Judgments, Supreme Court, Bronx County (Alexander W. Hunter, Jr., J.), rendered May 14, 2002, convicting each defendant, after a jury trial, of criminal possession of a controlled substance in the first degree, and sentencing defendant Caba to a term of 17 years to life, and sentencing defendant Figueroa, as a second felony offender, to a term of 23 years to life, unanimously affirmed.

 We reject defendant Caba's challenges to the sufficiency and weight of the evidence against him.   Defendants, each of whom was in possession of a very large amount of cash, were seated in the back of a taxi, and defendant Figueroa was observed trying to kick a bag under the front seat.   The bag held paper-wrapped brick-shaped objects, containing thousands of glassine envelopes of heroin with a total value in excess of $45,000.   Caba was properly convicted under both the automobile presumption (Penal Law § 220.25[1] ) and the theory of constructive possession, and his argument that the evidence only established possession by Figueroa is unavailing.   Caba was in sufficiently close proximity to Figueroa and the drugs to exercise joint dominion and control, and the jury could have reasonably concluded that a person in possession of a large and valuable quantity of drugs would not permit another person to be in close proximity unless they were both part of the same criminal enterprise and were joint possessors (see People v. Bundy, 90 N.Y.2d 918, 920, 663 N.Y.S.2d 837, 686 N.E.2d 496 [1997] ).   Caba's arguments concerning the applicability of the automobile presumption, including his constitutional claims, are unpreserved and we decline to review them in the interest of justice.   Were we to review these claims we would reject them (see e.g. People v. Pratt, 207 A.D.2d 671, 616 N.Y.S.2d 29 [1994], lv. denied 84 N.Y.2d 1014, 622 N.Y.S.2d 926, 647 N.E.2d 132 [1994] ).

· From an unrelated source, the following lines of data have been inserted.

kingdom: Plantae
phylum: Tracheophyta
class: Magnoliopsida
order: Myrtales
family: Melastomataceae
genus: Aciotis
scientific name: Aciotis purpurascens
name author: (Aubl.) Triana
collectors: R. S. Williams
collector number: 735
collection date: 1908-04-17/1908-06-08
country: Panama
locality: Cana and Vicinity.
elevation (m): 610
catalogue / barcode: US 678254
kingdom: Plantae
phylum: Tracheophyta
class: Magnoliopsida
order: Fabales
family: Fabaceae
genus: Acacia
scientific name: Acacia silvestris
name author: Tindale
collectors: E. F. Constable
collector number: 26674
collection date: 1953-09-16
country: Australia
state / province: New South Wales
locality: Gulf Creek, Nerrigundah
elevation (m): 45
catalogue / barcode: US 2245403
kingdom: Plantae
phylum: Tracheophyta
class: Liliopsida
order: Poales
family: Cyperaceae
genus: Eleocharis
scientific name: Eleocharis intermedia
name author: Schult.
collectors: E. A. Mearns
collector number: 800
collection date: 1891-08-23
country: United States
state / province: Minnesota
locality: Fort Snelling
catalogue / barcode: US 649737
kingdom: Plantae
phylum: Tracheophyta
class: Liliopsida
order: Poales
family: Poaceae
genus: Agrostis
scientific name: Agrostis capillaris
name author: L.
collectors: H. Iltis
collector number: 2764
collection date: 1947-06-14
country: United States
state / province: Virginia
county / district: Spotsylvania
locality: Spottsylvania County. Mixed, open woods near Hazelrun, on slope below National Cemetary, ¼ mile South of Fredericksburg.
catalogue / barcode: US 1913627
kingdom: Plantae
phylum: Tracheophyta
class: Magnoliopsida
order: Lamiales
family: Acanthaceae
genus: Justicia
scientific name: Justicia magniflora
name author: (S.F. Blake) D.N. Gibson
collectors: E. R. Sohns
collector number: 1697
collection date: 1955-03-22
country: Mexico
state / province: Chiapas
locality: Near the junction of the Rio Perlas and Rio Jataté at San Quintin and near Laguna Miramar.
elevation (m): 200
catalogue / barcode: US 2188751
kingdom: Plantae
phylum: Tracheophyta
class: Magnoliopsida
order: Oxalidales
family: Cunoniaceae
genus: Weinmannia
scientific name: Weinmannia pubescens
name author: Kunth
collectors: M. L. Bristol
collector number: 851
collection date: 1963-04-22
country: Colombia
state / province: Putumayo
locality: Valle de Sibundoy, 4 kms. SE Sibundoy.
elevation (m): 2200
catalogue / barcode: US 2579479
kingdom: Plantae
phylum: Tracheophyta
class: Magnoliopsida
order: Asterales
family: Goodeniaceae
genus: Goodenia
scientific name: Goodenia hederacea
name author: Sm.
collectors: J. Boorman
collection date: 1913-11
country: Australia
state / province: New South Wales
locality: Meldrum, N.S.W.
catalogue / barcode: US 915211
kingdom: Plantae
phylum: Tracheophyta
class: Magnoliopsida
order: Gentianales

 Defendants' claim that they were deprived of their right to a trial by a jury of 12 because 11 jurors allegedly engaged in deliberations in the absence of a juror who was having a brief colloquy with the court and counsel is a claim requiring preservation (People v. Ramirez, 264 A.D.2d 666, 696 N.Y.S.2d 20 [1999], lv. denied 94 N.Y.2d 828, 702 N.Y.S.2d 598, 724 N.E.2d 390 [1999] ), and we decline to review this unpreserved claim in the interest of justice.   Moreover, even if we were to find that preservation was not required, this would not “dispense with the need for a factual record sufficient to permit appellate review” (People v. Kinchen, 60 N.Y.2d 772, 774, 469 N.Y.S.2d 680, 457 N.E.2d 786 [1983] ).   The record does not establish that deliberations occurred during the juror's absence, but only that a jury note arrived during the brief colloquy with the juror.   The record is silent as to whether or not the note originated from deliberations conducted with all jurors present, and defendants did not request any clarifying inquiry of the jurors.

 The court properly declined to deliver a missing witness charge.   Defendants failed meet their burden under People v. Gonzalez, 68 N.Y.2d 424, 509 N.Y.S.2d 796, 502 N.E.2d 583 [1986], and the prosecutor never made any representations about this witness, express or implied, that served to satisfy defendants' burden.

 The court properly received the testimony of the People's chemist concerning the total weight of the drugs.   The chemist was fully qualified, and she adequately explained the statistical sampling method of evaluating the weight of the heroin and the tests she conducted (see People v. Hill, 85 N.Y.2d 256, 261, 624 N.Y.S.2d 79, 648 N.E.2d 455 [1995];  People v. Argro, 37 N.Y.2d 929, 379 N.Y.S.2d 840, 342 N.E.2d 601 [1975] ).

The record establishes that each defendant received effective assistance under the state and federal standards (see People v. Benevento, 91 N.Y.2d 708, 713-714, 674 N.Y.S.2d 629, 697 N.E.2d 584 [1998];  see also Strickland v. Washington, 466 U.S. 668, 104 S.Ct. 2052, 80 L.Ed.2d 674 [1984] ).

Figueroa's arguments concerning the effect of the Drug Law Reform Act (L. 2004, ch. 738) as to the sentence imposed are without merit (People v. Walker, 81 N.Y.2d 661, 666-667, 603 N.Y.S.2d 280, 623 N.E.2d 1 [1993];  see also People v. Nelson, 21 A.D.3d 861, 804 N.Y.S.2d 1 [2005] ).   We perceive no basis for reducing his sentence.

We have considered and rejected defendant's remaining claims, including those contained in Figueroa's pro se supplemental brief.